| Exercise requirements |
Give back exactly the lines of the data below, starting with the line that has "Currently Working On</h4>" and going on through the line that has "to Collaborate On</h4>".

| Records provided |
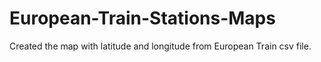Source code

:# European-Train-Stations-Maps
Created the map with latitude and longitude from European Train  csv file.

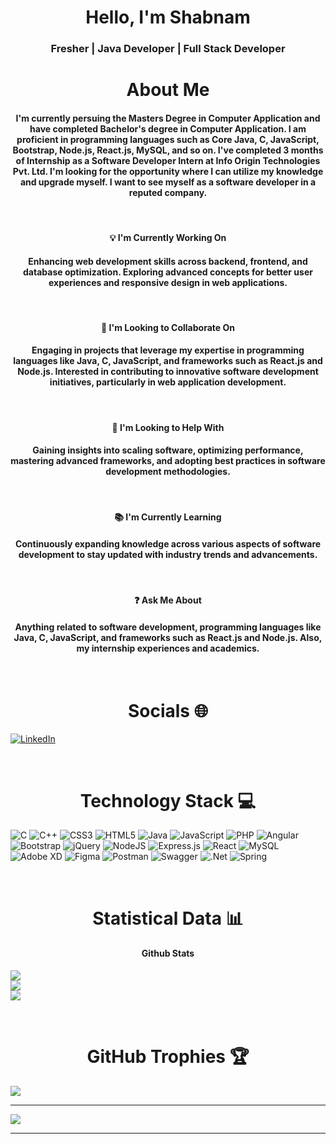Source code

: <h1 align="center">Hello, I'm Shabnam</h1>
<h3 align="center">Fresher | Java Developer | Full Stack Developer </h3>

<h1 align="center">About Me</h1>

<h4 align="center">I'm currently persuing the Masters Degree in Computer Application and have completed Bachelor's degree in Computer Application.
I am proficient in programming languages such as Core Java, C, JavaScript, Bootstrap, Node.js, React.js, MySQL, and so on.
I've completed 3 months of Internship as a Software Developer Intern at Info Origin Technologies Pvt. Ltd.
I'm looking for the opportunity where I can utilize my knowledge and upgrade myself. I want to see myself as a software developer in a reputed company.</h4>
<br>

<h4 align="center">💡 I'm Currently Working On</h4>
<h4 align="center">Enhancing web development skills across backend, frontend, and database optimization. Exploring advanced concepts for better user experiences and responsive design in web applications.</h4>
<br>

<h4 align="center">🤝 I'm Looking to Collaborate On</h4>
<h4 align="center">Engaging in projects that leverage my expertise in programming languages like Java, C, JavaScript, and frameworks such as React.js and Node.js. Interested in contributing to innovative software development initiatives, particularly in web application development.</h4>
<br>

<h4 align="center">🚀 I'm Looking to Help With</h4>
<h4 align="center">Gaining insights into scaling software, optimizing performance, mastering advanced frameworks, and adopting best practices in software development methodologies.</h4>
<br>

<h4 align="center">📚 I'm Currently Learning</h4>
<h4 align="center">Continuously expanding knowledge across various aspects of software development to stay updated with industry trends and advancements.</h4>
<br>

<h4 align="center">❓ Ask Me About</h4>
<h4 align="center">Anything related to software development, programming languages like Java, C, JavaScript, and frameworks such as React.js and Node.js. Also, my internship experiences and academics.</h4>
<br>



<h1 align="center"> Socials 🌐  </h1>

[![LinkedIn](https://img.shields.io/badge/LinkedIn-%230077B5.svg?logo=linkedin&logoColor=white)](https://linkedin.com/in/shabnamsakhre)


<br>
<h1 align="center">Technology Stack 💻  </h1>

![C](https://img.shields.io/badge/c-%2300599C.svg?style=for-the-badge&logo=c&logoColor=white)
![C++](https://img.shields.io/badge/c++-%2300599C.svg?style=for-the-badge&logo=c%2B%2B&logoColor=white)
![CSS3](https://img.shields.io/badge/css3-%231572B6.svg?style=for-the-badge&logo=css3&logoColor=white)
![HTML5](https://img.shields.io/badge/html5-%23E34F26.svg?style=for-the-badge&logo=html5&logoColor=white)
![Java](https://img.shields.io/badge/java-%23ED8B00.svg?style=for-the-badge&logo=openjdk&logoColor=white)
![JavaScript](https://img.shields.io/badge/javascript-%23323330.svg?style=for-the-badge&logo=javascript&logoColor=%23F7DF1E)
![PHP](https://img.shields.io/badge/php-%23777BB4.svg?style=for-the-badge&logo=php&logoColor=white)
![Angular](https://img.shields.io/badge/angular-%23DD0031.svg?style=for-the-badge&logo=angular&logoColor=white)
![Bootstrap](https://img.shields.io/badge/bootstrap-%238511FA.svg?style=for-the-badge&logo=bootstrap&logoColor=white)
![jQuery](https://img.shields.io/badge/jquery-%230769AD.svg?style=for-the-badge&logo=jquery&logoColor=white)
![NodeJS](https://img.shields.io/badge/node.js-6DA55F?style=for-the-badge&logo=node.js&logoColor=white)
![Express.js](https://img.shields.io/badge/express.js-%23404d59.svg?style=for-the-badge&logo=express&logoColor=%2361DAFB)
![React](https://img.shields.io/badge/react-%2320232a.svg?style=for-the-badge&logo=react&logoColor=%2361DAFB)
![MySQL](https://img.shields.io/badge/mysql-%2300000f.svg?style=for-the-badge&logo=mysql&logoColor=white)
![Adobe XD](https://img.shields.io/badge/Adobe%20XD-470137?style=for-the-badge&logo=Adobe%20XD&logoColor=#FF61F6)
![Figma](https://img.shields.io/badge/figma-%23F24E1E.svg?style=for-the-badge&logo=figma&logoColor=white)
![Postman](https://img.shields.io/badge/Postman-FF6C37?style=for-the-badge&logo=postman&logoColor=white)
![Swagger](https://img.shields.io/badge/-Swagger-%23Clojure?style=for-the-badge&logo=swagger&logoColor=white)
![.Net](https://img.shields.io/badge/.NET-5C2D91?style=for-the-badge&logo=.net&logoColor=white)
![Spring](https://img.shields.io/badge/spring-%236DB33F.svg?style=for-the-badge&logo=spring&logoColor=white)


<br>
  
<h1 align="center"> Statistical Data 📊 </h1>

<h4 align="center">Github Stats</h4>
<p align="center">
  
  ![](https://github-readme-stats.vercel.app/api?username=shabnamsakhre&theme=dark&hide_border=false&include_all_commits=false&count_private=false)<br/>
  ![](https://github-readme-streak-stats.herokuapp.com/?user=shabnamsakhre&theme=dark&hide_border=false)<br/>
  ![](https://github-readme-stats.vercel.app/api/top-langs/?username=shabnamsakhre&theme=dark&hide_border=false&include_all_commits=false&count_private=false&layout=compact)
</p>

<br>
<h1 align="center">GitHub Trophies 🏆 </h1>

![](https://github-profile-trophy.vercel.app/?username=shabnamsakhre&theme=radical&no-frame=false&no-bg=false&margin-w=4)

---
[![](https://visitcount.itsvg.in/api?id=shabnamsakhre&icon=0&color=0)](https://visitcount.itsvg.in)
<hr>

| Problem solution |
<h4 align="center">💡 I'm Currently Working On</h4>
<h4 align="center">Enhancing web development skills across backend, frontend, and database optimization. Exploring advanced concepts for better user experiences and responsive design in web applications.</h4>
<br>

<h4 align="center">🤝 I'm Looking to Collaborate On</h4>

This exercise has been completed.